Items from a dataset
******

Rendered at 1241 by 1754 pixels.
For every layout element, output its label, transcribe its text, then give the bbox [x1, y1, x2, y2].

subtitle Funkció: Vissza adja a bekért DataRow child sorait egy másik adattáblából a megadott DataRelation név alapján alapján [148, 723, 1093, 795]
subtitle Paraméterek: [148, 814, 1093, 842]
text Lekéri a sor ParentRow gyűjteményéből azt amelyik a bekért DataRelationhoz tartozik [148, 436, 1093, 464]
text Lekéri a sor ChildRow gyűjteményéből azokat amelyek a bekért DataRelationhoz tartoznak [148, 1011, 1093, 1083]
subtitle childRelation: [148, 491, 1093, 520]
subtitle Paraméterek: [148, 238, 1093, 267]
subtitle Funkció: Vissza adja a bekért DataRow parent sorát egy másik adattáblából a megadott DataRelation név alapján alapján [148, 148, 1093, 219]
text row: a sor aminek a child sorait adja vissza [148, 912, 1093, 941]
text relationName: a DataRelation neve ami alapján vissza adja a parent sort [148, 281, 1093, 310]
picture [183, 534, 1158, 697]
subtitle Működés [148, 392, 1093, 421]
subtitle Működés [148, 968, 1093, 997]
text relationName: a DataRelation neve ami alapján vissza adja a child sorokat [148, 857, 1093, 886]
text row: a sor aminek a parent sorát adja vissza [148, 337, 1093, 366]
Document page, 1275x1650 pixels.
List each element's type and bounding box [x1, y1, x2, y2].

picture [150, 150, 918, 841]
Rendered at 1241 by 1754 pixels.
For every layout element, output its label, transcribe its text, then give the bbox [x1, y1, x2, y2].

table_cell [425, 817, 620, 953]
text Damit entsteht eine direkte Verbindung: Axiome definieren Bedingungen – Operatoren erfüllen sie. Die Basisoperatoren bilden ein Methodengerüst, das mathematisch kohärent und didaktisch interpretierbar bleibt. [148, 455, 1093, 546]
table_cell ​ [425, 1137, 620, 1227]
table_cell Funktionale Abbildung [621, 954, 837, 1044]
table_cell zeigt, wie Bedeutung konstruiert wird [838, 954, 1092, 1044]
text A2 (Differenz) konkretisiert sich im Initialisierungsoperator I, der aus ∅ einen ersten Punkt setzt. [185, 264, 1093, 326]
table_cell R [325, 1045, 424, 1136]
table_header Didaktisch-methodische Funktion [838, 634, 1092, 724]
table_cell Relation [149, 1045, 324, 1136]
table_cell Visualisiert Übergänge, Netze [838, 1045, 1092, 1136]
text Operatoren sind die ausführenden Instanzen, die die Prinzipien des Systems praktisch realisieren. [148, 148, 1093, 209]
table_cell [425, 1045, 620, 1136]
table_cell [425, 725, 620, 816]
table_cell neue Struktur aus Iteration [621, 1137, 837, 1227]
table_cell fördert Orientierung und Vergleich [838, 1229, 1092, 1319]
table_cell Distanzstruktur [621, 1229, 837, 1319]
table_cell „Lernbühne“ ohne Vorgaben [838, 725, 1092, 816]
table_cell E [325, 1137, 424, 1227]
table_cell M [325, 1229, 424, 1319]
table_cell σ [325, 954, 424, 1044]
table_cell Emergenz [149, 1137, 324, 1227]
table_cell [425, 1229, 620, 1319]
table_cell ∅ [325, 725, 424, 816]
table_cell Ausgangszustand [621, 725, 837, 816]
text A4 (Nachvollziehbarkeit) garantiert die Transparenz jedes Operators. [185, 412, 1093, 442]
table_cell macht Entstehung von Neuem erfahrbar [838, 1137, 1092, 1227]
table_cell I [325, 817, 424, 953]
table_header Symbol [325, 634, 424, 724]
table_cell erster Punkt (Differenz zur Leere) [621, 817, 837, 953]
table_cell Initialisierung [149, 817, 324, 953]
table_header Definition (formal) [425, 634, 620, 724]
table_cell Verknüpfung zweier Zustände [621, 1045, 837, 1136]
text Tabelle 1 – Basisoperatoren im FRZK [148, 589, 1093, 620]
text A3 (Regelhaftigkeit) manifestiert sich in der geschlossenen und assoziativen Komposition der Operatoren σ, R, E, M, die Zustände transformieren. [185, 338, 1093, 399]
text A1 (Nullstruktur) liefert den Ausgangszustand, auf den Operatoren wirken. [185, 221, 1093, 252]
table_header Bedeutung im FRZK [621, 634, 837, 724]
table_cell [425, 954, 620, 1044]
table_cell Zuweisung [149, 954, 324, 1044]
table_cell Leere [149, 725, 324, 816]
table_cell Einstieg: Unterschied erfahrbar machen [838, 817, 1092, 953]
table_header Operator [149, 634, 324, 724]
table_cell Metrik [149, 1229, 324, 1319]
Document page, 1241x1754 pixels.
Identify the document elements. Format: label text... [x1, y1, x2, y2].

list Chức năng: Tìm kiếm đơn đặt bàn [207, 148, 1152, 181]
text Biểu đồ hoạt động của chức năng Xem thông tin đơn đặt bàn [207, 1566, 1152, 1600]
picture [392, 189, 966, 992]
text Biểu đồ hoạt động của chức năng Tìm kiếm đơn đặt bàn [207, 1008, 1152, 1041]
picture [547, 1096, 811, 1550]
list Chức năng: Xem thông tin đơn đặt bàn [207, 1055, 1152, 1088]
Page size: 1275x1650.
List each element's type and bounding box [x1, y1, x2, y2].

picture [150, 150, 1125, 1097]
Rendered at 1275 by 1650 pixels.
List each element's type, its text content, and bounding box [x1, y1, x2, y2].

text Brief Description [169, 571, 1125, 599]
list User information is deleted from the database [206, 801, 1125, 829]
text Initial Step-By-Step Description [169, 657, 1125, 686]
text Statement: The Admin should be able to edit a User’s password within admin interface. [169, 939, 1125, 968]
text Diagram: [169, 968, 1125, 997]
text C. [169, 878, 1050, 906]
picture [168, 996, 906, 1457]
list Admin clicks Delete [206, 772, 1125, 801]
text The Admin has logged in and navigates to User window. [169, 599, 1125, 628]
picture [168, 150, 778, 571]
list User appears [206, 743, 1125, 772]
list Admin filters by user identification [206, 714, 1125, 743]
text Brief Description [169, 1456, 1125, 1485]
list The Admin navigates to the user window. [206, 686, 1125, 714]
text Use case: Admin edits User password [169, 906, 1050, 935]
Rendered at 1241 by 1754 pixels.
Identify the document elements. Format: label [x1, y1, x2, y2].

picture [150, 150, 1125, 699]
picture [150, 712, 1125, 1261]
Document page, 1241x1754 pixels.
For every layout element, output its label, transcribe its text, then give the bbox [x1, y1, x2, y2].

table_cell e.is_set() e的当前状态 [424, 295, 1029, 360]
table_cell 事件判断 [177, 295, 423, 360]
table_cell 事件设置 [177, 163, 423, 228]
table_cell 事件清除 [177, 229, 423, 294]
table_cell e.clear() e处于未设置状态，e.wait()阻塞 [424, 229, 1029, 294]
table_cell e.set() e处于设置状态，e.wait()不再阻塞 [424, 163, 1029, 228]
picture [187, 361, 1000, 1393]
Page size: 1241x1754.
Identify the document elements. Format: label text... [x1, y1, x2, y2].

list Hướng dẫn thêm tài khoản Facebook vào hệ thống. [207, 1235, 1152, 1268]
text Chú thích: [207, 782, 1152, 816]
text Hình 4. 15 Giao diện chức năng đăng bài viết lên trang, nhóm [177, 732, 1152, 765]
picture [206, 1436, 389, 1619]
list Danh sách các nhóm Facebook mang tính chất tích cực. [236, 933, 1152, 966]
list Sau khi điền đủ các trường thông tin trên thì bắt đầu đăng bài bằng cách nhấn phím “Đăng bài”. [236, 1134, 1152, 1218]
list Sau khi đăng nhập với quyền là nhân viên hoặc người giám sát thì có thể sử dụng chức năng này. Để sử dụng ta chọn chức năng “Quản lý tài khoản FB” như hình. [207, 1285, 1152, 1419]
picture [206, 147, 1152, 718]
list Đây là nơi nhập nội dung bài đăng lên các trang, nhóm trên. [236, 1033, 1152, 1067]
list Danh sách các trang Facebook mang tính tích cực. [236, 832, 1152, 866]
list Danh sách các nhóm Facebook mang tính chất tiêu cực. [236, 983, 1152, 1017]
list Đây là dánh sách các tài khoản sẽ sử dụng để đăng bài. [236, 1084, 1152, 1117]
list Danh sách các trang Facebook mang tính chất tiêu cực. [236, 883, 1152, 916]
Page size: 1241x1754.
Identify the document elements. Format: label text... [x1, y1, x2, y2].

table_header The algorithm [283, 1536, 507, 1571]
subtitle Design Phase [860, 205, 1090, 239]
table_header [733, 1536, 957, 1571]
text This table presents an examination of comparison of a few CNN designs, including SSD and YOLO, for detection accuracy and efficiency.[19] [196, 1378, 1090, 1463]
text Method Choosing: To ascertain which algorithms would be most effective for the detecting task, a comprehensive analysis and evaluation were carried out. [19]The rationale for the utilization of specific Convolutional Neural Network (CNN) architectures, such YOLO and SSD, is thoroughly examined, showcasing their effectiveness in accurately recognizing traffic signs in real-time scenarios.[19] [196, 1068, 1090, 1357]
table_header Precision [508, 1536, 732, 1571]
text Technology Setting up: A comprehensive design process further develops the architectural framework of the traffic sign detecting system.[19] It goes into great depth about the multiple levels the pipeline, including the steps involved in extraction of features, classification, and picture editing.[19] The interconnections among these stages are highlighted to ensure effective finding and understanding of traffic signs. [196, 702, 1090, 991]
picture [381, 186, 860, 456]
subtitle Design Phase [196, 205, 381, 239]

******

» **EXERCISE GOAL**: Taking the records above, retype every line from the one with "Page size: 1275x1650." down to the one with "Rendered at 1275 by 1650 pixels.", exactly and with nothing else.

» **SOLVED EXERCISE**:
Page size: 1275x1650.
List each element's type and bounding box [x1, y1, x2, y2].

picture [150, 150, 1125, 1097]
Rendered at 1275 by 1650 pixels.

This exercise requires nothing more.